* Stored data entries

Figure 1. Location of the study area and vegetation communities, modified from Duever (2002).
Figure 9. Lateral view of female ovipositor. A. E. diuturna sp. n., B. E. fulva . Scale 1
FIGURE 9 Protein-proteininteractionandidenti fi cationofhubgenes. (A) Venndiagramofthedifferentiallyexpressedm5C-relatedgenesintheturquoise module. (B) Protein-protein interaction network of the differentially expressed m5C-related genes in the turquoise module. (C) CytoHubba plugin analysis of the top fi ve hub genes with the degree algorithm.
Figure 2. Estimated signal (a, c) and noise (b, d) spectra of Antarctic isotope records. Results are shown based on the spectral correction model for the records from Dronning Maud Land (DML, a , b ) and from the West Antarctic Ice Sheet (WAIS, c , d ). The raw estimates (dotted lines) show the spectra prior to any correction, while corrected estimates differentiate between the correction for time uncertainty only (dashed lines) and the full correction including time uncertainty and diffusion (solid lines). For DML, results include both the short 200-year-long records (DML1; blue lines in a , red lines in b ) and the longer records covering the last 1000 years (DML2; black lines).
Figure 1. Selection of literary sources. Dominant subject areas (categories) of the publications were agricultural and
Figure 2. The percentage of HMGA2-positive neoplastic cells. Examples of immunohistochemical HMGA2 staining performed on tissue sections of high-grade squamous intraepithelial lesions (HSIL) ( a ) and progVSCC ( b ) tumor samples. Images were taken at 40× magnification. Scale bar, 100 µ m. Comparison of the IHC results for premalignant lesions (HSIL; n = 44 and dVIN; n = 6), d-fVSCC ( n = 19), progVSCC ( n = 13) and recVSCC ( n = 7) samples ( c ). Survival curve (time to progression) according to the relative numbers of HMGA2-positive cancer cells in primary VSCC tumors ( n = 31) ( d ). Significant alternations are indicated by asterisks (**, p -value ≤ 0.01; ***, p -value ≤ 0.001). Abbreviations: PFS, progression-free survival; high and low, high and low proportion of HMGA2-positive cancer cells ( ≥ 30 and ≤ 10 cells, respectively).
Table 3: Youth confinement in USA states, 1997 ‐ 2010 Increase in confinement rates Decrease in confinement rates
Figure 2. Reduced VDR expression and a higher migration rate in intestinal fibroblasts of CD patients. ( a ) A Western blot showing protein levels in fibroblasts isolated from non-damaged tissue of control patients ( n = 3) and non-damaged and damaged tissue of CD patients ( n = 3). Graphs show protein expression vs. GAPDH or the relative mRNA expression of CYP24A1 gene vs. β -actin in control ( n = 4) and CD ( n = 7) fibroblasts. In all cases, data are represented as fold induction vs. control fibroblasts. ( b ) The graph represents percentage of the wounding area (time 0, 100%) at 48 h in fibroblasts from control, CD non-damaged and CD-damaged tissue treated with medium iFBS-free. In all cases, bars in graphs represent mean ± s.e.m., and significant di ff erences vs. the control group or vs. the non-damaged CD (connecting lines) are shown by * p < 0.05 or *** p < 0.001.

* Problem requirements
Each line from the beginning of the entries to the line with "Figure 1. Selection" must be repeated exactly, with both end lines kept and no other lines given.

* Solution to this exercise
Figure 1. Location of the study area and vegetation communities, modified from Duever (2002).
Figure 9. Lateral view of female ovipositor. A. E. diuturna sp. n., B. E. fulva . Scale 1
FIGURE 9 Protein-proteininteractionandidenti fi cationofhubgenes. (A) Venndiagramofthedifferentiallyexpressedm5C-relatedgenesintheturquoise module. (B) Protein-protein interaction network of the differentially expressed m5C-related genes in the turquoise module. (C) CytoHubba plugin analysis of the top fi ve hub genes with the degree algorithm.
Figure 2. Estimated signal (a, c) and noise (b, d) spectra of Antarctic isotope records. Results are shown based on the spectral correction model for the records from Dronning Maud Land (DML, a , b ) and from the West Antarctic Ice Sheet (WAIS, c , d ). The raw estimates (dotted lines) show the spectra prior to any correction, while corrected estimates differentiate between the correction for time uncertainty only (dashed lines) and the full correction including time uncertainty and diffusion (solid lines). For DML, results include both the short 200-year-long records (DML1; blue lines in a , red lines in b ) and the longer records covering the last 1000 years (DML2; black lines).
Figure 1. Selection of literary sources. Dominant subject areas (categories) of the publications were agricultural and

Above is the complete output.